I already have experienced enough to fill a lifetime.  I somehow managed to find the woman of my dreams: lively, creative, supportive, and altogether beautiful Lisa, who has become both my wind and my anchor.  When we were married in 1989, I was naive enough to think that I would never fall in love again.  Then came Esprit, born in 1998, and Will, born in 2001.  A person can conceive of some portion of romantic love even before experiencing it.  But there is no knowing the love of a child until one arrives.  When Essie was born, so was another part of me.  No longer just a man, I am a father—and guide and protector and inspiration.  The prospect is a little frightening, but mostly it is elevating.  It is my favorite kind of experience—and opportunity.

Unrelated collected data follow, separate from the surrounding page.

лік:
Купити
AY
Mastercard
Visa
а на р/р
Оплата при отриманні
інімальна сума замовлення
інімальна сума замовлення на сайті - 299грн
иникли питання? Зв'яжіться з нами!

My family has become my life's work, but I have a second job that I cherish, as well.  As an English professor at the University of North Carolina at Pembroke, I have the great pleasure of playing with words all day--reading them, writing them, saying them, studying them.  As a kid reading and writing stories back in Indianapolis, I never imagined such a wonderful career.  I went to Indiana University in 1985 to study journalism, but picked up a second major in English while I was there.  Although I enjoyed three rewarding years as a copy editor—first at the Johnson County Daily Journal in Franklin, Indiana, and then at the News-Sentinel in Fort Wayne, Indiana—I felt a pull from literature, and that second major became my first professional love.  In 1992, Lisa and I moved to Chapel Hill, North Carolina, where I enrolled in graduate school at the University of North Carolina.  After I graduated with my Ph.D. in 1997, I went to work as an English professor at UNCP, where I teach courses in American literature, the English language, and writing.  In addition to teaching, I write articles and give presentations on a variety of subjects, including Edgar Allan Poe and distance education, and I serve my university on a number of committees.

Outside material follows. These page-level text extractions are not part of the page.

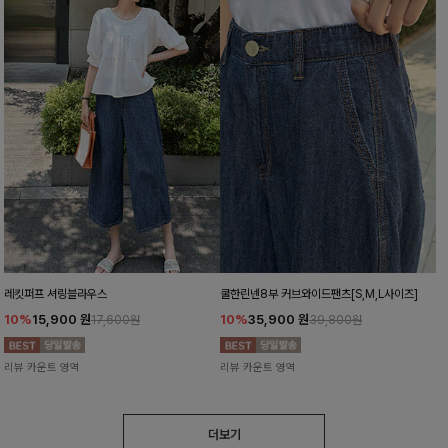
레킷퍼프 셔링블라우스
쿨한린넨8부 커브와이드팬츠[S,M,L사이즈]
10%
15,900
원
10%
35,900
원
17,600원
39,800원
리뷰 카운트 영역
리뷰 카운트 영역
더보기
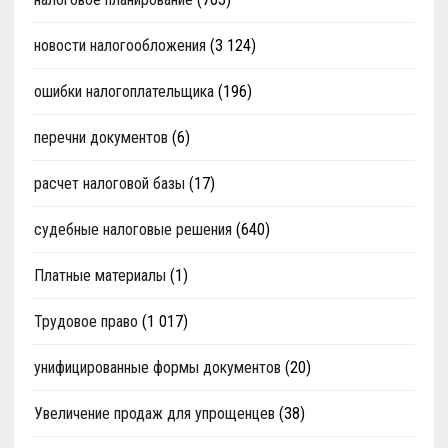
новости налогообложения
(3 124)
ошибки налогоплательщика
(196)
перечни документов
(6)
расчет налоговой базы
(17)
судебные налоговые решения
(640)
Платные материалы
(1)
Трудовое право
(1 017)
унифицированные формы документов
(20)
Увеличение продаж для упрощенцев
(38)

My job at UNCP has done more than provide a channel for my professional energy.  It also has given my family and me the opportunity to live in North Carolina.  Lisa and I came south from Indiana because we wanted a warmer climate and a different culture.  We found even more.  For me in particular, the Southeastern United States feels like my real home, one I had to go out and find.  I miss some things about Indiana--my parents and in-laws, the Indiana University campus, downtown Bloomington, even the snow--but mostly I love the Southeast, particularly the glorious Blue Ridge mountains and elegant Charleston, South Carolina.

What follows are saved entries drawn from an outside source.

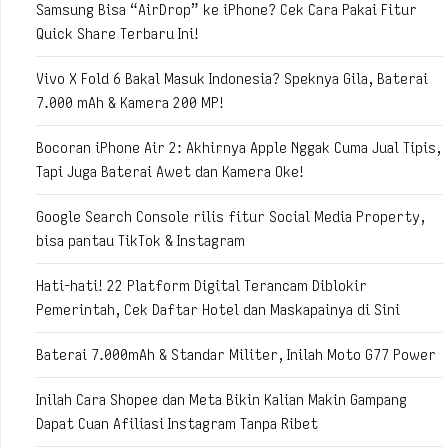
Samsung Bisa “AirDrop” ke iPhone? Cek Cara Pakai Fitur
Quick Share Terbaru Ini!
Vivo X Fold 6 Bakal Masuk Indonesia? Speknya Gila, Baterai
7.000 mAh & Kamera 200 MP!
Bocoran iPhone Air 2: Akhirnya Apple Nggak Cuma Jual Tipis,
Tapi Juga Baterai Awet dan Kamera Oke!
Google Search Console rilis fitur Social Media Property,
bisa pantau TikTok & Instagram
Hati-hati! 22 Platform Digital Terancam Diblokir
Pemerintah, Cek Daftar Hotel dan Maskapainya di Sini
Baterai 7.000mAh & Standar Militer, Inilah Moto G77 Power
Inilah Cara Shopee dan Meta Bikin Kalian Makin Gampang
Dapat Cuan Afiliasi Instagram Tanpa Ribet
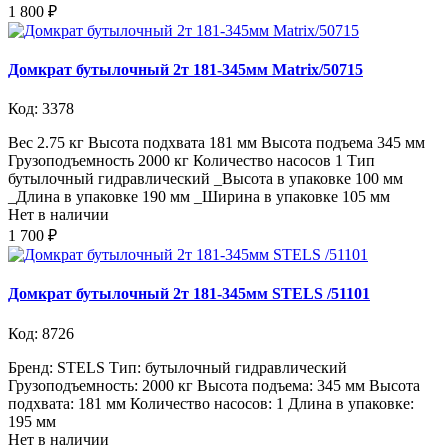
1 800 ₽
Домкрат бутылочный 2т 181-345мм Matrix/50715
Код: 3378
Вес 2.75 кг Высота подхвата 181 мм Высота подъема 345 мм
Грузоподъемность 2000 кг Количество насосов 1 Тип
бутылочный гидравлический _Высота в упаковке 100 мм
_Длина в упаковке 190 мм _Ширина в упаковке 105 мм
Нет в наличии
1 700 ₽
Домкрат бутылочный 2т 181-345мм STELS /51101
Код: 8726
Бренд: STELS Тип: бутылочный гидравлический
Грузоподъемность: 2000 кг Высота подъема: 345 мм Высота
подхвата: 181 мм Количество насосов: 1 Длина в упаковке:
195 мм
Нет в наличии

“To have read the greatest works of any great poet," Algernon Charles Swinburne said, "to have beheld or heard the greatest works of any great painter or musician, is a possession added to the best things of life.”  To the best things in my life—my family, my health, and my faith—I have been blessed with the opportunity to experience many of the world’s greatest books, paintings, and symphonies, along with many wonders of nature.  More exciting than what lies behind me, however, is what lies ahead.  There remains a vast world of opportunities in my family, my work, and my life, and I eagerly look forward to seizing those opportunities as I strive to live and to give as fully as I possibly can.